**Task item:**
Using the data that follows, output only the lines from the line with "nose: (130, 83)" up to and including the line with "left elbow: (318, 367)", exactly, leaving pictures aside.

**Records to use:**
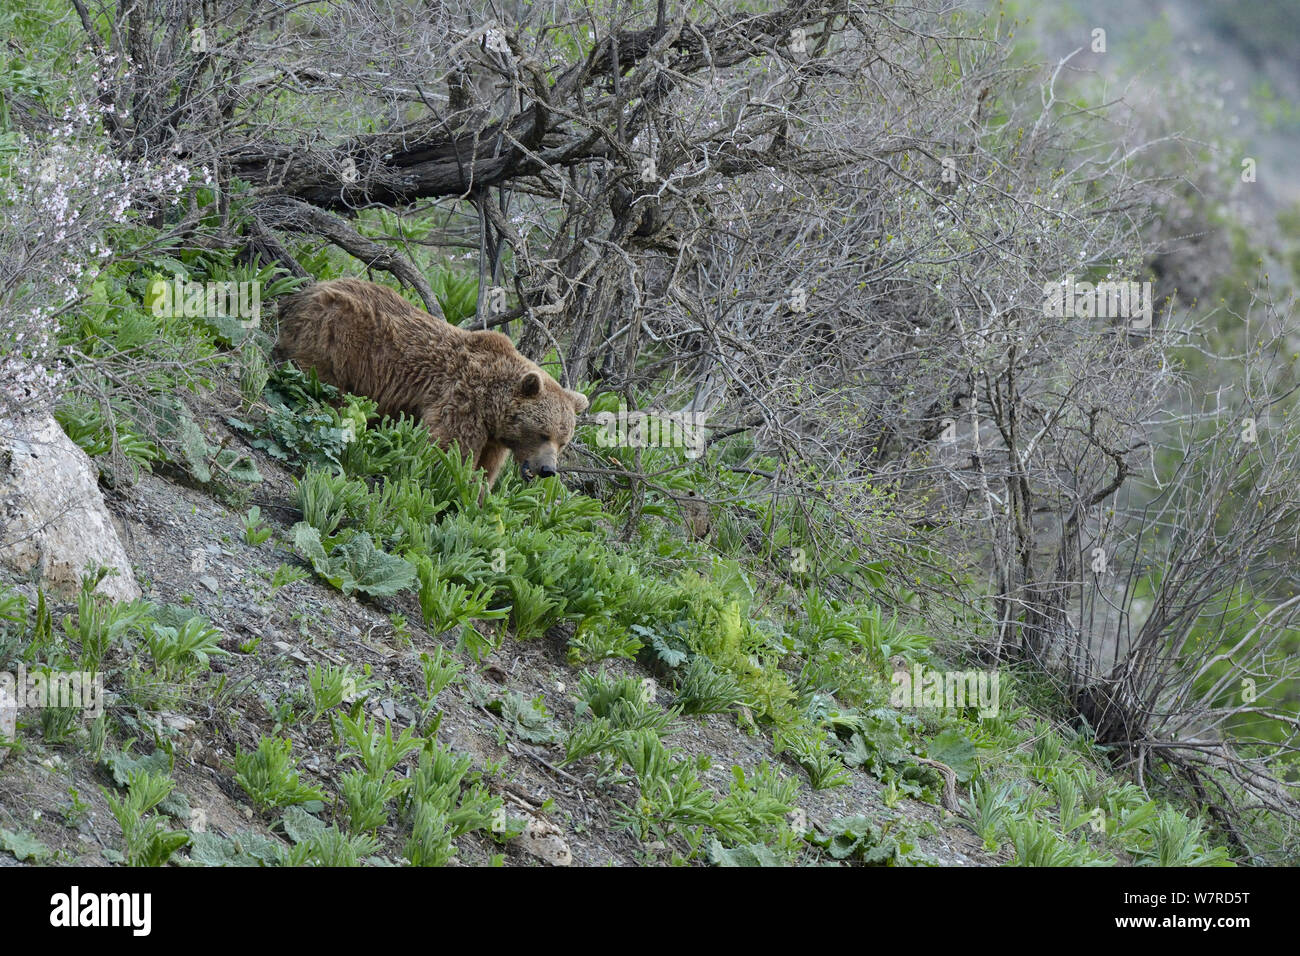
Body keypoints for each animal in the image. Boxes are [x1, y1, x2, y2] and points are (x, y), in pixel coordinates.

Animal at [274, 277, 590, 486]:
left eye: (563, 441)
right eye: (543, 433)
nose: (548, 469)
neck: (492, 406)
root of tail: (306, 292)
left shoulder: (495, 437)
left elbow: (487, 467)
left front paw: (479, 492)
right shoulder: (463, 400)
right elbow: (449, 447)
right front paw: (449, 481)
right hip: (336, 337)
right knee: (321, 381)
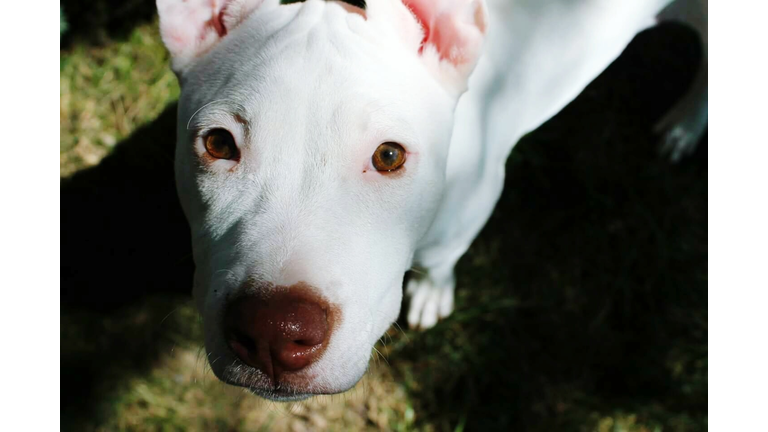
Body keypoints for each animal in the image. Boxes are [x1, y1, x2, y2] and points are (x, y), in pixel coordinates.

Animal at [156, 0, 708, 400]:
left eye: (389, 155)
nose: (274, 332)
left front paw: (432, 293)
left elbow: (443, 260)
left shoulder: (472, 206)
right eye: (219, 144)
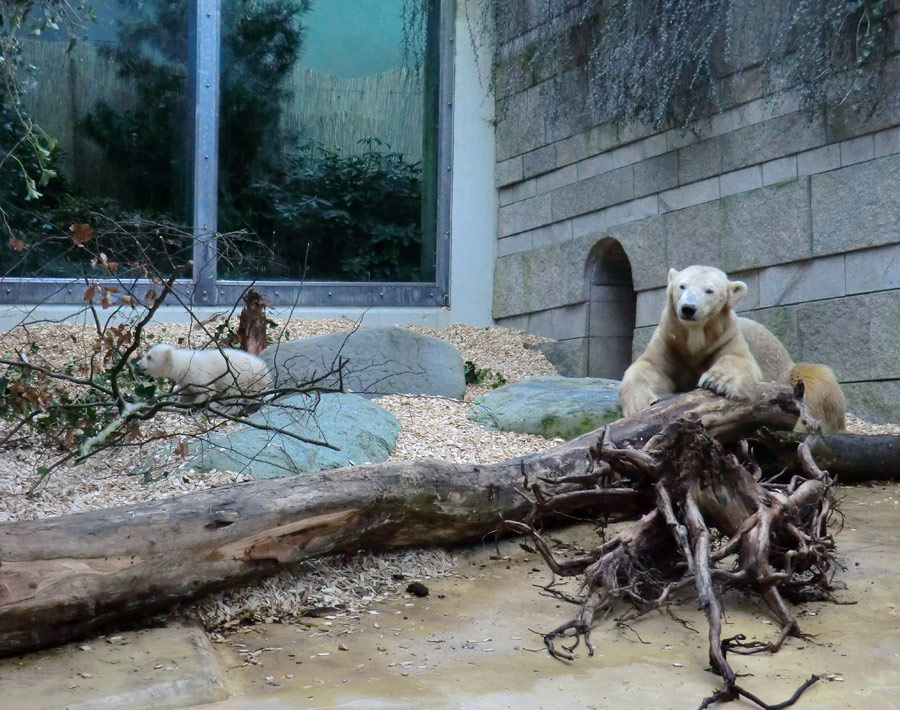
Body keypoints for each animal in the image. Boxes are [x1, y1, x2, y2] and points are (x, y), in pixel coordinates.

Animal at [135, 344, 272, 414]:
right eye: (147, 354)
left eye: (149, 357)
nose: (137, 364)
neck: (183, 364)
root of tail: (264, 371)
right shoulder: (186, 380)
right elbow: (188, 393)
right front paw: (180, 404)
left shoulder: (198, 374)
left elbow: (207, 392)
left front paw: (198, 406)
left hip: (239, 377)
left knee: (234, 394)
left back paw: (228, 409)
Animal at [620, 268, 844, 434]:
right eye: (681, 286)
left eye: (709, 290)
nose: (688, 308)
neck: (693, 339)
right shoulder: (669, 341)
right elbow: (649, 366)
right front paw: (640, 404)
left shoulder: (726, 337)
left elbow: (739, 360)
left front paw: (716, 380)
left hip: (791, 374)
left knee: (817, 381)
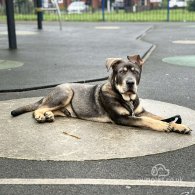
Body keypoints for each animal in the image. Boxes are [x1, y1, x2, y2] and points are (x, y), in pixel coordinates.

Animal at [11, 54, 192, 134]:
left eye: (135, 71)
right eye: (122, 71)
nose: (130, 83)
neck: (126, 98)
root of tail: (52, 90)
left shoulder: (140, 111)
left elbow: (160, 116)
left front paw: (179, 125)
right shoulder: (122, 118)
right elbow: (148, 120)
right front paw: (165, 126)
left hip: (64, 106)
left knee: (49, 108)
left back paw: (48, 114)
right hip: (65, 93)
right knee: (38, 108)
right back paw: (41, 115)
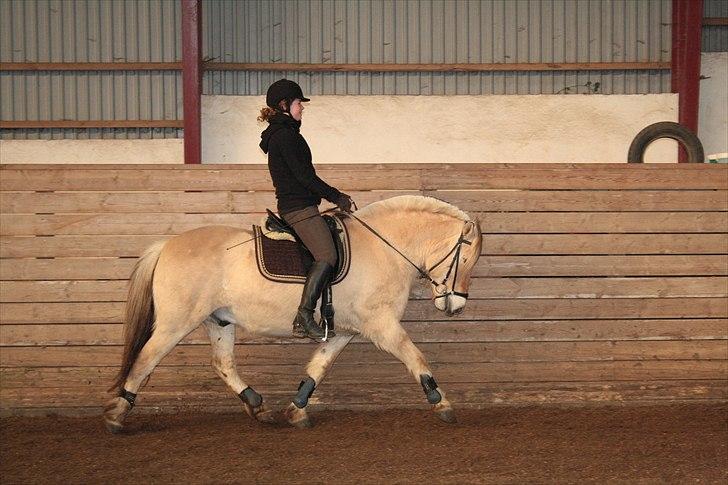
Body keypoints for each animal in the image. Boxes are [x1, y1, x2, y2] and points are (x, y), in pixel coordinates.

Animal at [99, 194, 480, 432]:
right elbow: (415, 357)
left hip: (219, 320)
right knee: (146, 357)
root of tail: (166, 245)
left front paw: (297, 409)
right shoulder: (382, 325)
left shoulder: (344, 331)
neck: (384, 247)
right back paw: (117, 414)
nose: (456, 305)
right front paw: (441, 403)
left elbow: (318, 367)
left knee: (222, 364)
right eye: (464, 259)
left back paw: (257, 405)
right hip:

**Answer to the exercise:**
nose: (130, 83)
neck: (126, 98)
root of tail: (52, 90)
left shoulder: (140, 111)
left elbow: (160, 116)
left front paw: (179, 125)
right shoulder: (122, 118)
right elbow: (148, 120)
right front paw: (165, 126)
left hip: (64, 106)
left knee: (49, 108)
left back paw: (48, 114)
right hip: (65, 93)
right knee: (38, 108)
right back paw: (41, 115)
Body keypoints for each animal in the image. Boxes are [x1, y1, x2, y2] and points are (x, y), in pixel coordinates.

Animal at [99, 194, 480, 432]:
right elbow: (415, 357)
left hip: (219, 320)
right knee: (146, 357)
root of tail: (166, 245)
left front paw: (297, 409)
right shoulder: (382, 325)
left shoulder: (344, 331)
neck: (384, 247)
right back paw: (117, 414)
nose: (456, 305)
right front paw: (441, 403)
left elbow: (318, 367)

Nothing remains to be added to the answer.